Each line of the data below between the one containing "Figure 8. ( a" and the one containing "Figure 2. Random Forest Flow", both included, is to be repeated exactly. Please omit pictures.

── Extracted material ──

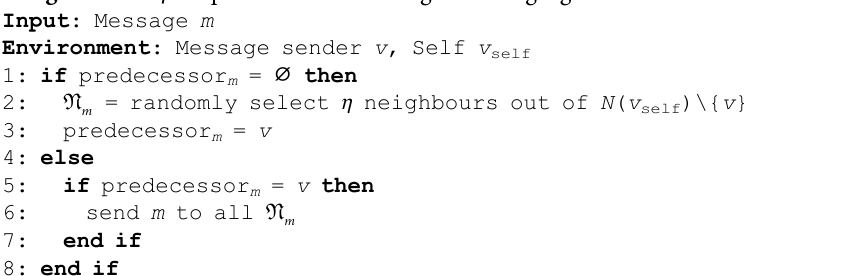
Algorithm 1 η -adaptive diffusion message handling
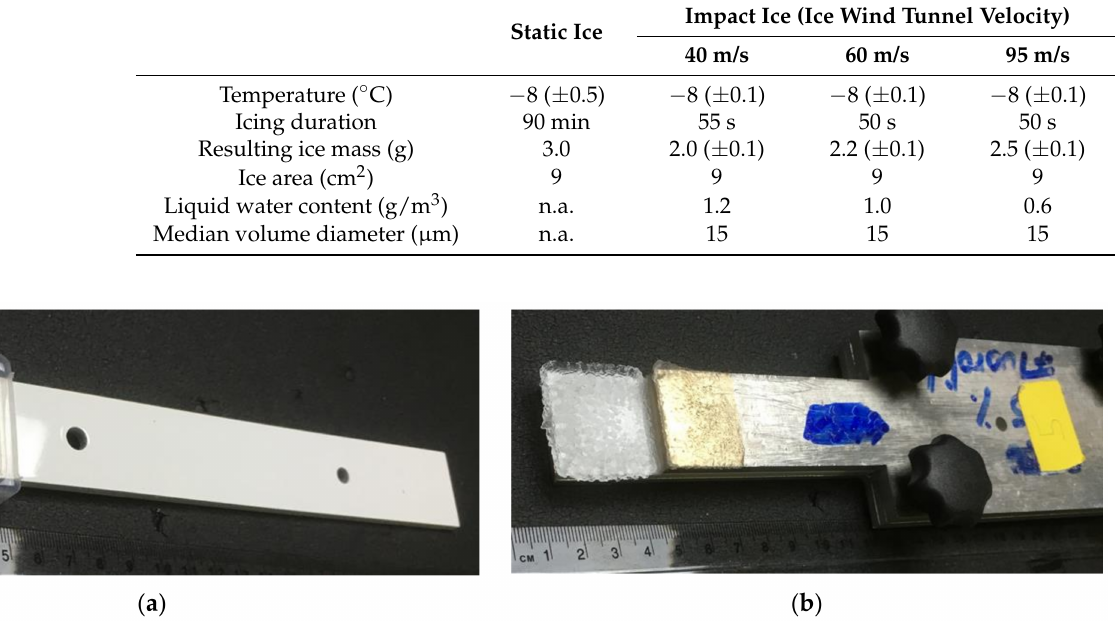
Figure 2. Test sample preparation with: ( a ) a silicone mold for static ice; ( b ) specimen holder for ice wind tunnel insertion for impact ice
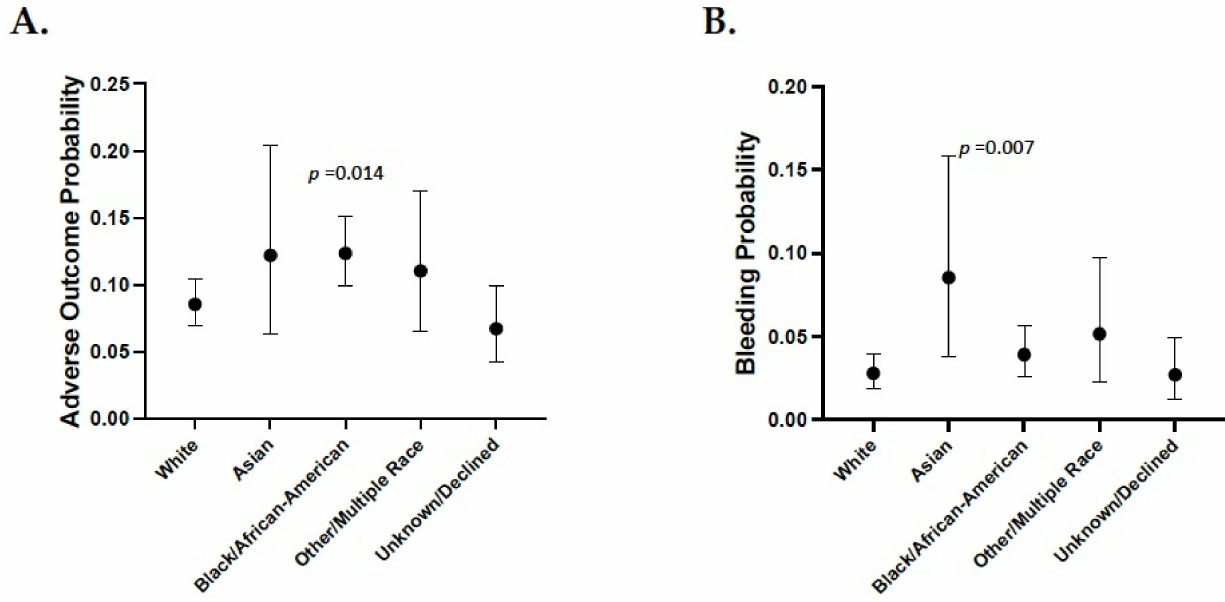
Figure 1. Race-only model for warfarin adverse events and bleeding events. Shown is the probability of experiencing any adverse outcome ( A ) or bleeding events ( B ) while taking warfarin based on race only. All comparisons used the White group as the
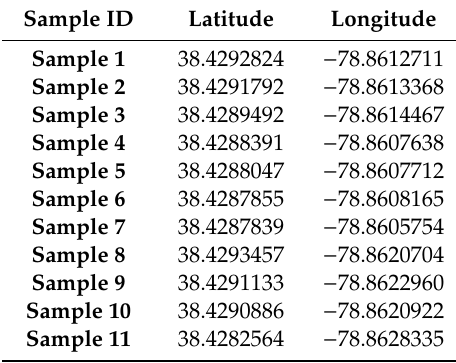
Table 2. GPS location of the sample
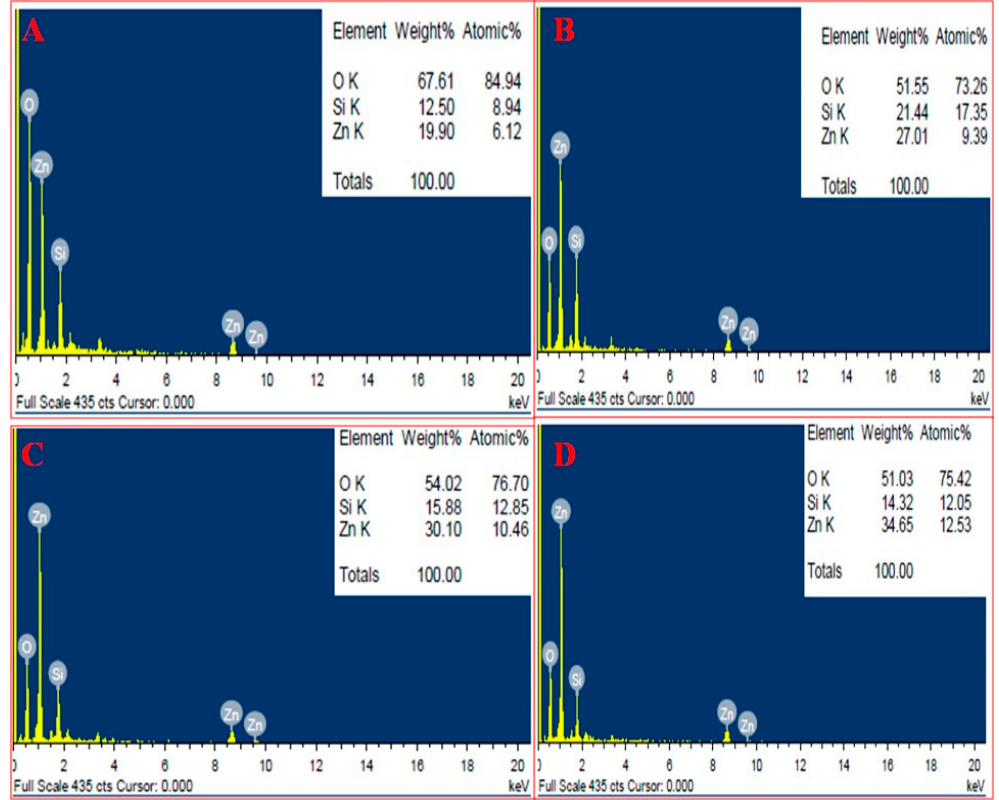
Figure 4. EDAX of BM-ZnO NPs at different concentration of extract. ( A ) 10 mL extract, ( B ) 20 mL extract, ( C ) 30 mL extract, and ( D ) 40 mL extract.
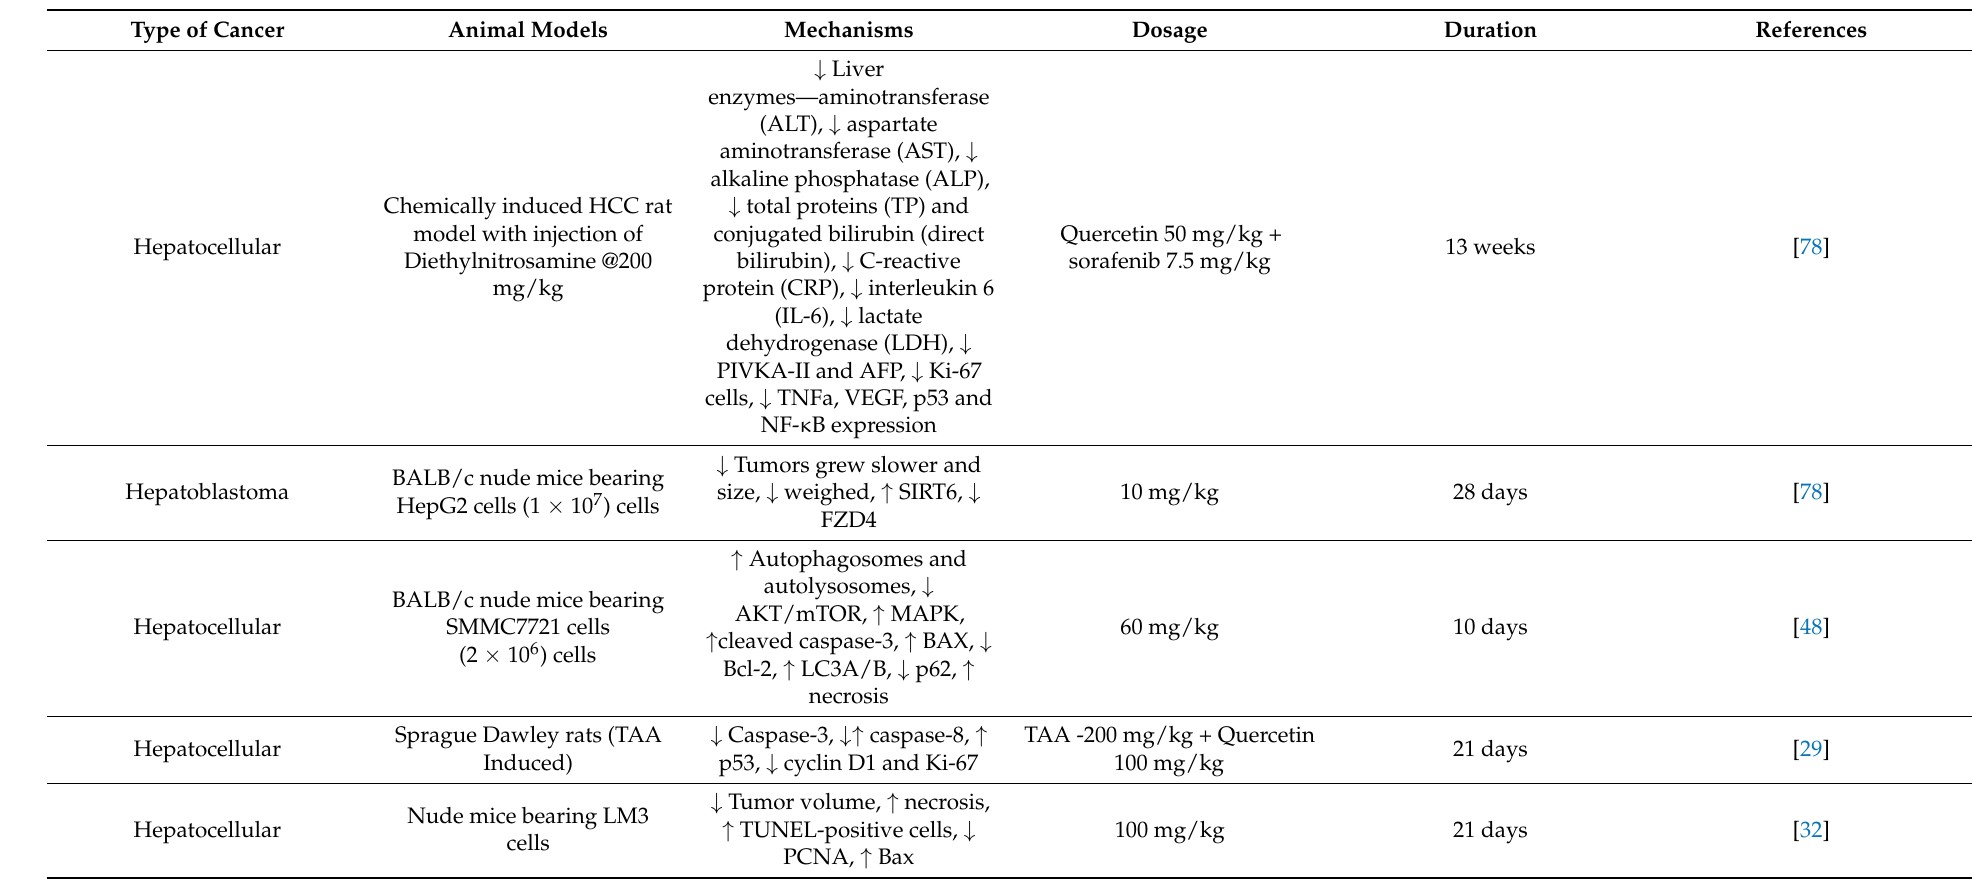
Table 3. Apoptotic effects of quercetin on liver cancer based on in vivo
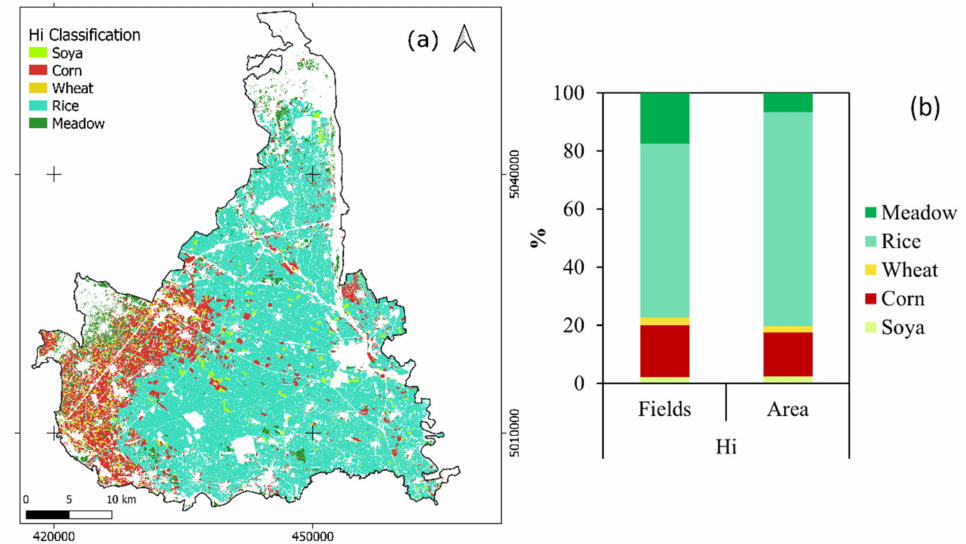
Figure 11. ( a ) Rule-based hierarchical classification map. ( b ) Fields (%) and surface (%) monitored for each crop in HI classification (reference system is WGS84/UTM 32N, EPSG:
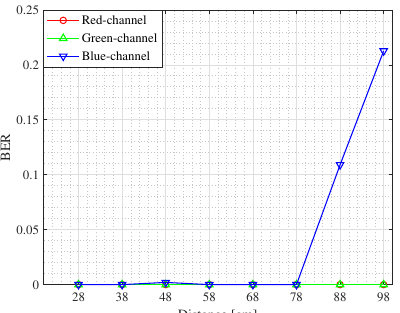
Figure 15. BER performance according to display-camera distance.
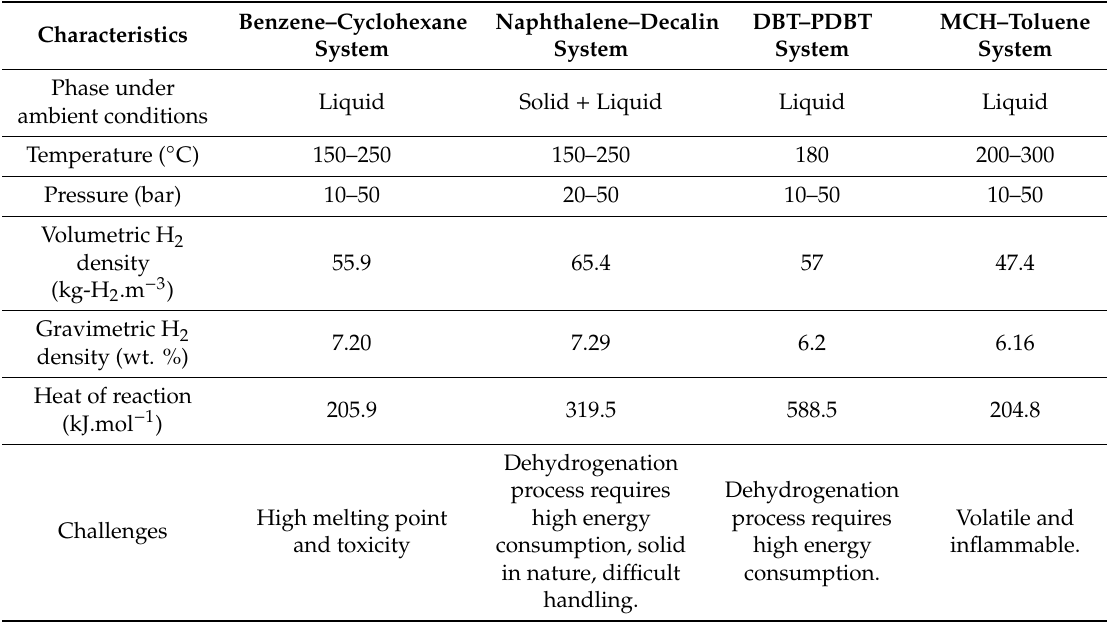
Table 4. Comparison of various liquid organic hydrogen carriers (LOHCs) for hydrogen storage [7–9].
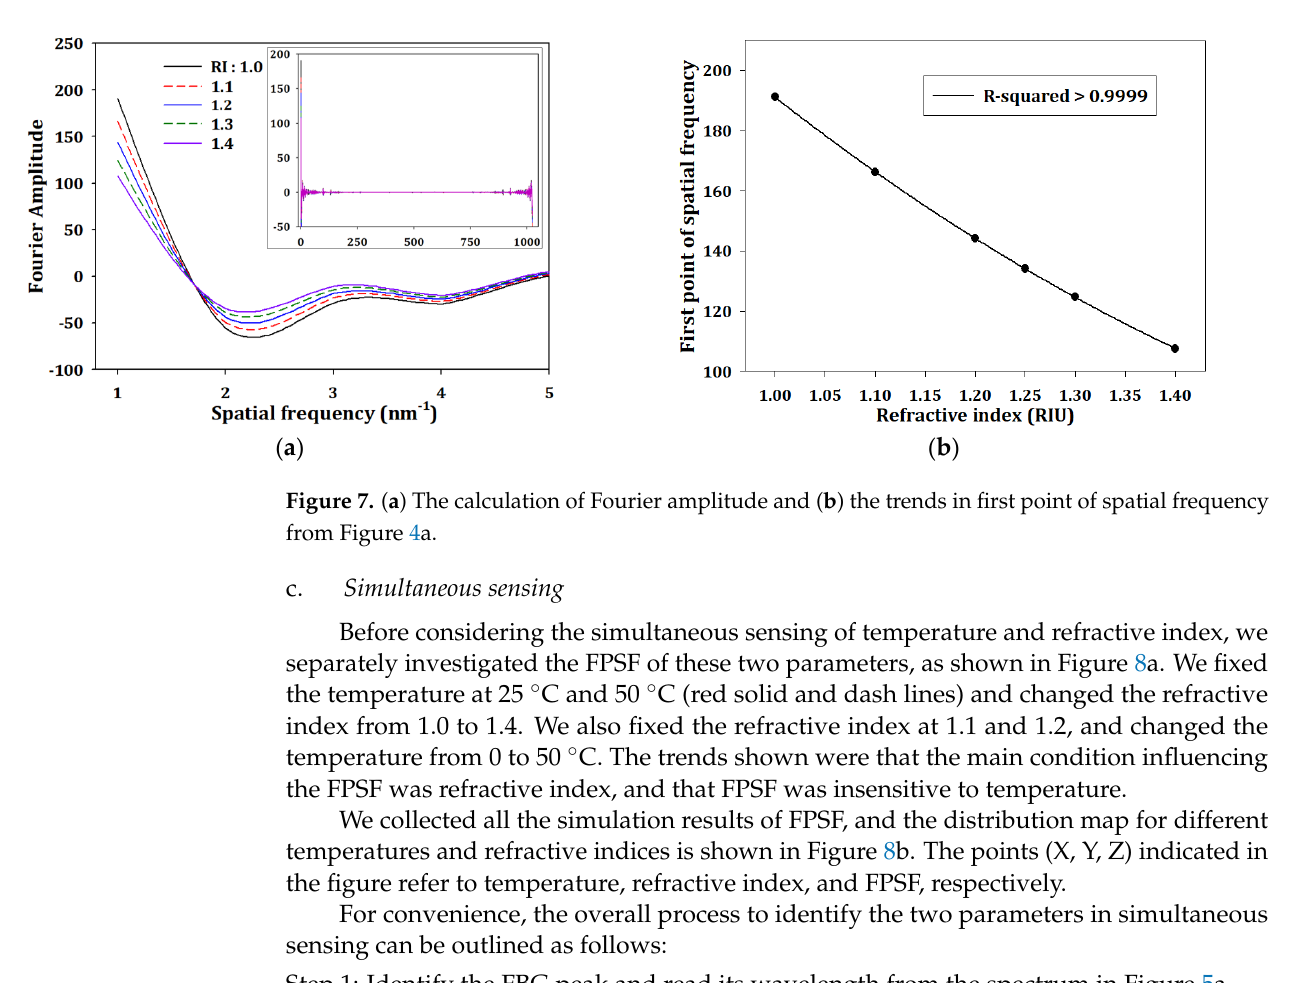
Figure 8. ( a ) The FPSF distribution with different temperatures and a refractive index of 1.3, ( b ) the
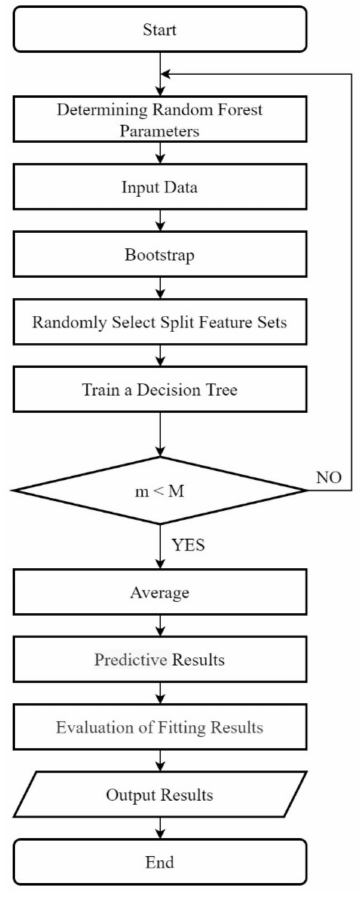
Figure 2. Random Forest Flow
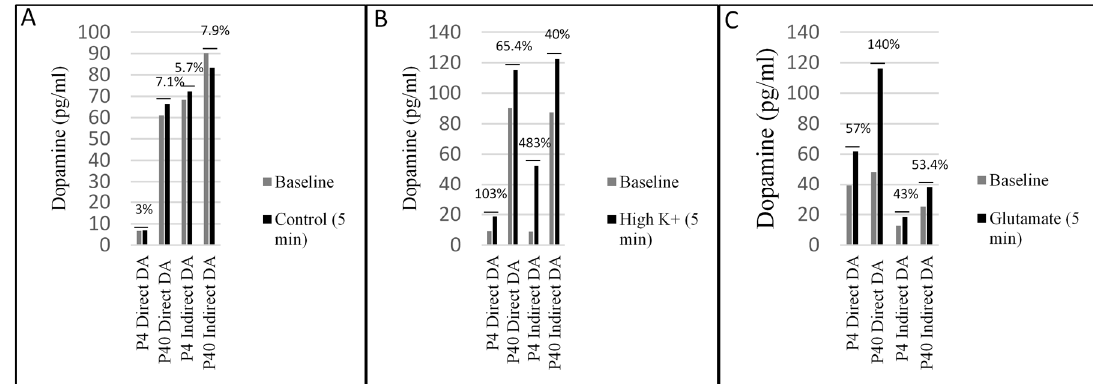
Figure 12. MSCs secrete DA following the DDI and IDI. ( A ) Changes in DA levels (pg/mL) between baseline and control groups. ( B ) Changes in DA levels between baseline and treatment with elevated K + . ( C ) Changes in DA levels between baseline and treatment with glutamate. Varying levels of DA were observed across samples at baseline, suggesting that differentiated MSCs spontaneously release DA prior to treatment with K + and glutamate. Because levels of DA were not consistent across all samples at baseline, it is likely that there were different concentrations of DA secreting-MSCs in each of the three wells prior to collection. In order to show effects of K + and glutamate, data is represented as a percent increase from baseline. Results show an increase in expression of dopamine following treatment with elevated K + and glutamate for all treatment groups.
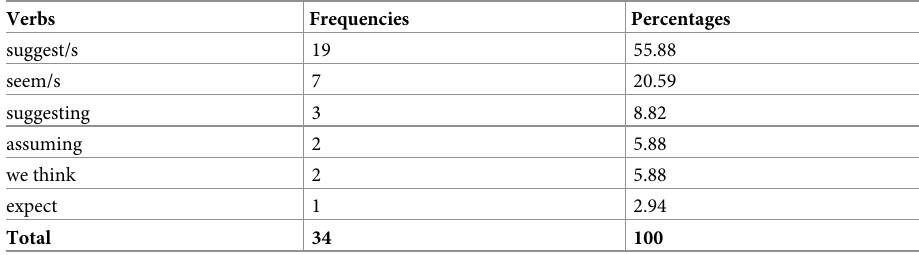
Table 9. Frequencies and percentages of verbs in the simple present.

───

● Task solution
Figure 8. ( a ) The FPSF distribution with different temperatures and a refractive index of 1.3, ( b ) the
Figure 2. Random Forest Flow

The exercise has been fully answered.